PARTIAL Business: All income, $7,500 goes to line 12 and your $1,000 in prize expenses also hits line 12 and your $4,500 in production related stuff vanishing – i.e. you are saying that the $7,500 is totally related to a business and that business was selling t-shirts/pens. It’d look like (7,500 – 1,000 = 6,500 is taxed.) This would probably be my position if this was my taxes but might still arguably be aggressive? I think that you would win this argument though – based on logic in my head, I don’t have any case law to cite- and its certainly not as beneficial as scenario 1.

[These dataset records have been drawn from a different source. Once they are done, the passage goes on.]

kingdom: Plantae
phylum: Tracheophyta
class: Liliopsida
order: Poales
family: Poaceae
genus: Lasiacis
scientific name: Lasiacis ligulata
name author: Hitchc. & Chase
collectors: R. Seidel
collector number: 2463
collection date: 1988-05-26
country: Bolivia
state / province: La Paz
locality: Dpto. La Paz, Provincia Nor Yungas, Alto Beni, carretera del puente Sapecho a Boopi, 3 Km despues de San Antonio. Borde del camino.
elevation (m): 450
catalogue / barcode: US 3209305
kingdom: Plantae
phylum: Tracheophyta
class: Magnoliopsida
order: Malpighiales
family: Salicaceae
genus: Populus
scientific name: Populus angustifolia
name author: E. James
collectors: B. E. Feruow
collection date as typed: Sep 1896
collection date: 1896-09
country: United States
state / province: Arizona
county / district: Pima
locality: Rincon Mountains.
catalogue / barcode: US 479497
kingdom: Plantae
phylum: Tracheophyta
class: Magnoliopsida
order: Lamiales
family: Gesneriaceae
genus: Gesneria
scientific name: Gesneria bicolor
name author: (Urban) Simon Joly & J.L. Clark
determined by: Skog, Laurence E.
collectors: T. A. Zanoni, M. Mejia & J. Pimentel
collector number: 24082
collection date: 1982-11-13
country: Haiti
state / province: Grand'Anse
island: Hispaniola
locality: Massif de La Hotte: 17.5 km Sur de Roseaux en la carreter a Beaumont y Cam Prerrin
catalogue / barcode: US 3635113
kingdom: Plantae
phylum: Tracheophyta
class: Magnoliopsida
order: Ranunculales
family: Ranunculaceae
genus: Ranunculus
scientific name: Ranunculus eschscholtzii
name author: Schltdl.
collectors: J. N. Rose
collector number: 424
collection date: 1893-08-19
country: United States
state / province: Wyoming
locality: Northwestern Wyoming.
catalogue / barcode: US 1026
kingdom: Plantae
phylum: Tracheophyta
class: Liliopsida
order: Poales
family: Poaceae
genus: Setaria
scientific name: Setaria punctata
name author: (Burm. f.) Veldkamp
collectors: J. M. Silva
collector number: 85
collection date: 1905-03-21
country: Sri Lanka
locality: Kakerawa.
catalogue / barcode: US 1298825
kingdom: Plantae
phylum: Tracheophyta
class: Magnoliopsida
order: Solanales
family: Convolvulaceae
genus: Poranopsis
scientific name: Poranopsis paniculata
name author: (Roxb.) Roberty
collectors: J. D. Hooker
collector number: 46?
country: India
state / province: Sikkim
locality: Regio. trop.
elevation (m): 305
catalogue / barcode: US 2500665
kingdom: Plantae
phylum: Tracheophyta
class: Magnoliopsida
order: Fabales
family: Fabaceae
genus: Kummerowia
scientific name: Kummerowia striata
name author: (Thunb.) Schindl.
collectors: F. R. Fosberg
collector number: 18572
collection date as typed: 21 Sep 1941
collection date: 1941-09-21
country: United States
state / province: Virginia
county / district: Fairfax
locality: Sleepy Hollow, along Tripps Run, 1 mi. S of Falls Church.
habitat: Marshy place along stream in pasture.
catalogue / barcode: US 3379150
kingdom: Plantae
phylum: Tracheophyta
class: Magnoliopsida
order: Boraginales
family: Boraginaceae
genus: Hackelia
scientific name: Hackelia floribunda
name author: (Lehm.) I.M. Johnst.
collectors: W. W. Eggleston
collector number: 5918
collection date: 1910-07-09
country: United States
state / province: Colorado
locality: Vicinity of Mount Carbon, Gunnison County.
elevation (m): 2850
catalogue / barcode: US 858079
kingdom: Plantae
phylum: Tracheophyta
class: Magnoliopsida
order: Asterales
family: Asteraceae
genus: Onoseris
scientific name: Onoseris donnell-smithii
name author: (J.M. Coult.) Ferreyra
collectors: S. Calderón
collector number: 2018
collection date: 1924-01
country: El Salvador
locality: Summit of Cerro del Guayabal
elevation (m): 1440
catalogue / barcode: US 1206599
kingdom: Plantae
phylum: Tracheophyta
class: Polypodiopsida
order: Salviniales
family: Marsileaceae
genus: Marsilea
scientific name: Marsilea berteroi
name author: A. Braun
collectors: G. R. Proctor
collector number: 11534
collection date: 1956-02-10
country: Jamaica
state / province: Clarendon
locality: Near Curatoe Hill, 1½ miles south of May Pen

or ALL HOBBY: Lines 21 and lines 40 (7,500 – 0 assumed deductible, though you can do this calculation yourself = 7,500 is taxed.) I’m positive this would be allowed because you are not getting any benefit at all other than the income but certainly won’t be as beneficial as scenario 1 or 2 based on what I’m assuming your situation is.

Again, I’m sure that there are more complicated and sophisticated structures and tax advice that you can follow – however, it seems to me that you would likely report the income on a cash basis on Schedule C and subtract out the cost of whatever prizes/administrative work to mail and use of a car for that piece. Outside of that, you will likely pay your normal income tax rate on the remaining income with a tax rate of your marginal rate (typically under 30%) for federal taxes and another 0-7% for state/city taxes. These percentages will vary by your income and tax jurisdiction but should give you a generic representation of what the tax implications of your Kickstarter campaign would be.

Best of luck with your Kickstarter campaign and I hope you better understand the tax implications of such a campaign.